At least two justices recognized that those are likely also to be violations of our religious liberties. Justices Clarence Thomas and Neil Gorsuch would have granted the injunction in full. Justice Samuel Alito also would have gone a lot further, giving the state 30 days to prove that “nothing short of those measures will reduce the community spread of COVID–19 at indoor religious gatherings to the same extent as do the restrictions the State enforces with respect to other activities it classifies as essential.”

Chief Justice Roberts concurred that “the State’s present determination—that the maximum number of adherents who can safely worship in the most cavernous cathedral is zero—appears to reflect not expertise or discretion, but instead insufficient appreciation or consideration of the interests at stake.” But he also unexplainably concluded, “that singing indoors poses a heightened risk of transmitting COVID–19.” The evidence of this does not come even close to withstand judicial review.

Justices Brett Kavanaugh and Amy Coney Barret said the record was insufficient to make such a determination on singing, saying, “[I]f a chorister can sing in a Hollywood studio but not in her church, California’s regulations cannot be viewed as neutral,” which, of course, is precisely what the government has done time and again.

Black Lives Matter riots, good; religious gatherings, bad. Thanksgiving dinner for regular folk, really bad, but indoor dinner for liberal elites, completely fine. You get the picture.

When the government is trying to impose its power, there are always those who will point to the Christians and chastise them for not bowing down to the image of the age. In the times of King Nebuchadnezzar, Shadrach, Meshach, and Abed-Nego defied the edict to bow down to the golden image, and they were brought before the king to be thrown into the fiery furnace.

Such is the case today. Churches are being forced all the way to the Supreme Court to fight for their religious freedoms. They ought to have a lot more support from the American public as a whole. They ought to have overwhelming support from the body of Christ— the Church at large.

But the threat of the fiery furnace is compelling to those who have their eyes set on the things of the world. Cancel culture today is an incredible incentive to comply with the Spirit of the Age.

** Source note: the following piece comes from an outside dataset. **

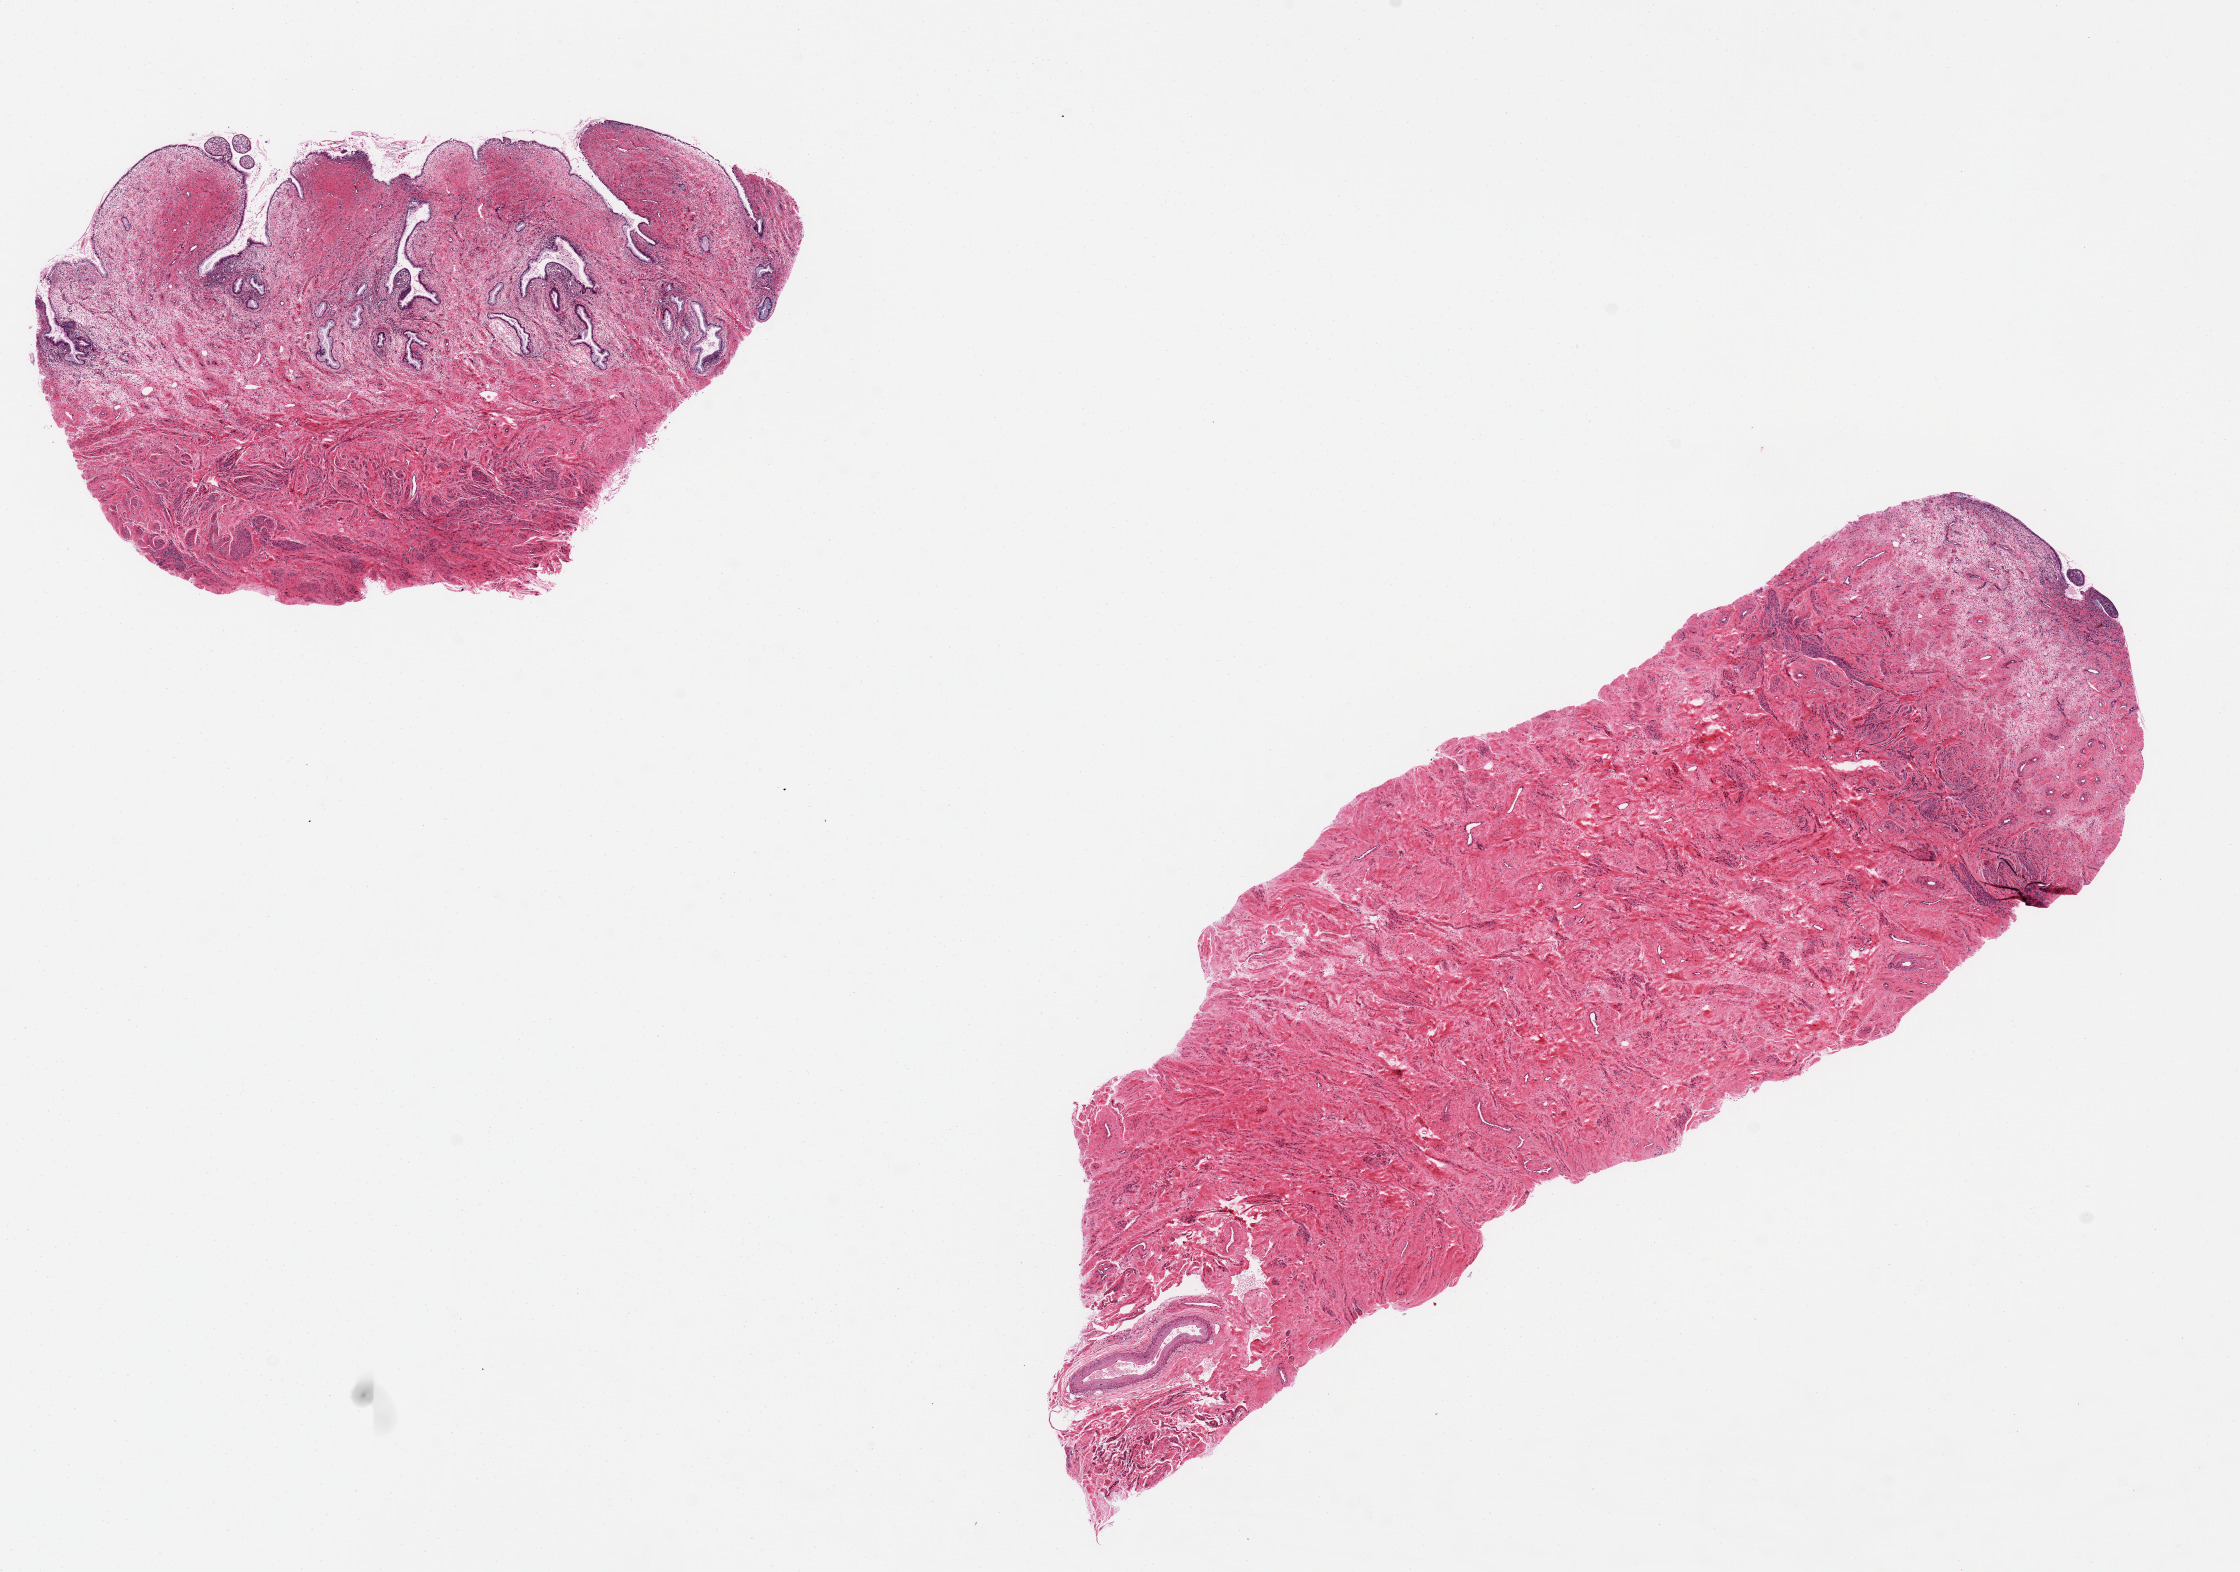
Hematoxylin and eosin (H&E) whole-slide image, shown as a low-resolution overview of the whole scanned area (about 17.7 x 12.4 mm). PAXgene-fixed, paraffin-embedded tissue. Sampled site (target tissue): endocervix. Donor tissue sample. Donor: female.
Reviewer comment on this tissue sample: chronic inflammation, polypoid.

We should learn from Shadrach, Meshach, and Abed-Nego and stand against it. Remember what they told King Nebuchadnezzar as they were about to be “canceled” by the fiery furnace? “O Nebuchadnezzar, we have no need to answer you in this matter. If this be so, our God whom we serve is able to deliver us from the burning fiery furnace, and He will deliver us out of your hand, O king. But if not, be it known to you, O king, that we will not serve your gods or worship the golden image that you have set up” (Daniel 3:16-18).

Faith and faithfulness, that is how they pushed back against the evil in their time. Faith that God can and would deliver them from the hands of evildoers, but also the faithfulness to say, “even if He doesn’t, we will not bow down.”

That is exactly how we must fight today. We must be courageous in the face of evil. Trusting God and remaining faithful until the end.